Analisis: Indonesia dan Tiongkok bersama-sama menargetkan pengembangan sawah seluas 1 juta hektar. Bagaimana pengaruhnya terhadap hubungan mereka?
Kecenderungan menuju swasembada
Dorongan untuk swasembada pangan terus berlanjut di bawah pemerintahan Presiden Joko Widodo melalui program Taman Pangan, yang telah diterapkan di Kalimantan Tengah dan daerah lainnya.
Proyek ini merupakan upaya multi-kementerian – misalnya, satu kementerian bertanggung jawab membersihkan lahan dan membangun sistem irigasi, satu lagi menangani penanaman tanaman, dan satu lagi mengawasi cadangan strategis.
Program ini sebagian besar dianggap gagal karena belum memberikan hasil yang berarti sejak diluncurkan pada tahun 2020, kata para pengamat.
Beberapa pemerhati lingkungan menyalahkan pemerintah atas degradasi lingkungan akibat penggundulan hutan untuk proyek tersebut.
Bpk. Bayu Herinada, EWalhi, direktur eksekutif sebuah lembaga swadaya masyarakat (LSM) di Kalimantan Tengah, yakin hubungan Indonesia-Tiongkok yang terjadi belakangan ini akan menyebabkan kerusakan lingkungan lebih lanjut.
Ia juga khawatir kolaborasi ini akan menimbulkan masalah lain, seperti pengambilalihan lahan oleh perusahaan dan membatasi hak masyarakat setempat untuk mengembangkannya.

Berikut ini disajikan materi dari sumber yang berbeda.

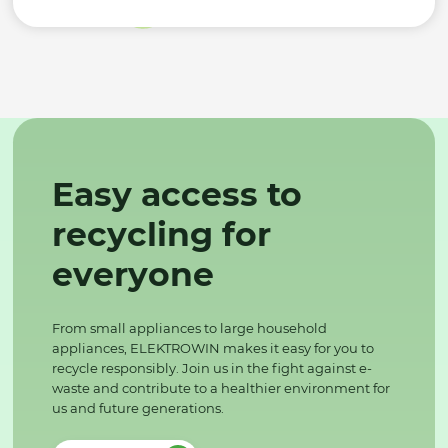
Easy access to
recycling for
everyone
From small appliances to large household
appliances, ELEKTROWIN makes it easy for you to
recycle responsibly. Join us in the fight against e-
waste and contribute to a healthier environment for
us and future generations.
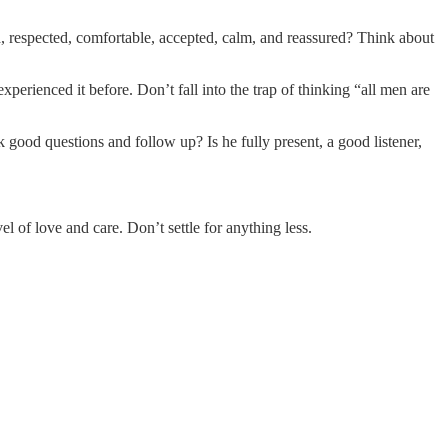
d, respected, comfortable, accepted, calm, and reassured? Think about
perienced it before. Don’t fall into the trap of thinking “all men are
 good questions and follow up? Is he fully present, a good listener,
l of love and care. Don’t settle for anything less.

Menurut Baiu, kerja sama dengan Tiongkok tidak mendesak karena “produksi pangan sudah bagus”.
Tantangannya bukan teknologi, tapi sejauh mana pemerintah bisa membantu petani lokal, ujarnya. Misalnya, membantu mereka mengakses pupuk dan modal.

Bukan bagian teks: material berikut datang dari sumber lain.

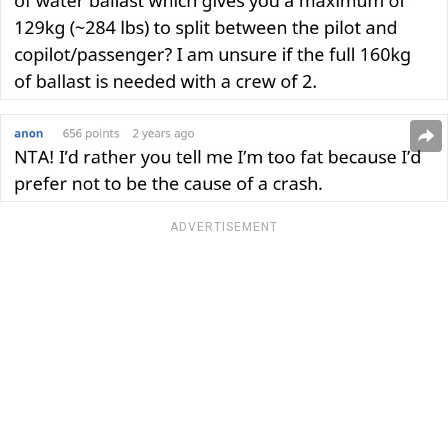
ADVERTISEMENT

Bapak Iqbal Damanik, juru kampanye hutan dari Greenpeace Indonesia, memiliki keprihatinan serupa.
Ia mengatakan, jika pemerintah berencana mengembangkan sawah di Kalimantan Tengah, maka akan gagal lagi karena tanahnya tidak cocok untuk produksi padi skala besar.

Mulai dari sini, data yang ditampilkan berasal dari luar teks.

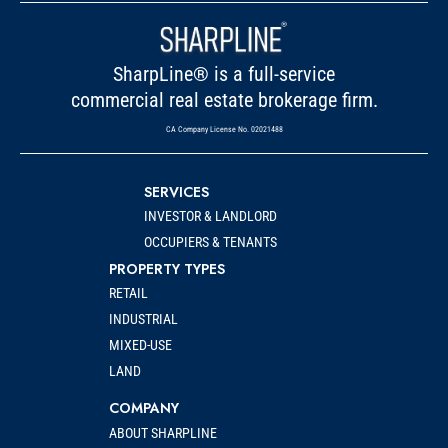
SharpLine® is a full-service
commercial real estate brokerage firm.
CA Company License No. 02021488
SERVICES
INVESTOR & LANDLORD
OCCUPIERS & TENANTS
PROPERTY TYPES
RETAIL
INDUSTRIAL
MIXED-USE
LAND
COMPANY
ABOUT SHARPLINE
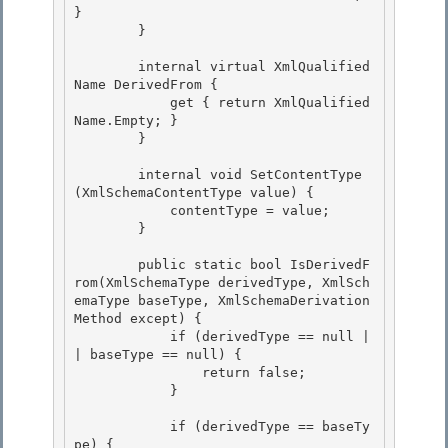
} 

        } 

        internal virtual XmlQualified
Name DerivedFrom { 

            get { return XmlQualified
Name.Empty; }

Sebagai contoh, Pak Iqbal mencontohkan lahan di Kabupaten Gunung Mass, Kalimantan Tengah, yang masuk dalam skema Put Estate.
Karena beras berulang kali gagal tumbuh di wilayah tersebut, pemerintah mulai menanam sorgum dan panen pun dimulai awal tahun ini. Namun Pak Iqbal mengatakan jagung sebenarnya tidak ditanam di tanah; Sebaliknya ditanam di polibag.
“Apakah Tiongkok Mampu Mengembangkan Lahan? Gunung Mass misalnya tidak cocok untuk produksi massal,” imbuhnya.
Uang adalah faktor lainnya. Pak Iqbal mengatakan biaya pengembangan sawah di Kalimantan Tengah akan sangat tinggi karena pembangunan infrastruktur yang diperlukan seperti sistem irigasi dan jalan, yang masih kurang di banyak wilayah di provinsi tersebut.
Faktanya, tidak ada kebun pangan yang berhasil, khususnya di Kalimantan Tengah, kata Pak Iqbal.
“Pemikir jahat. Sarjana musik. Komunikator yang ramah hipster. Penggila bacon. Penggemar internet amatir. Introvert.”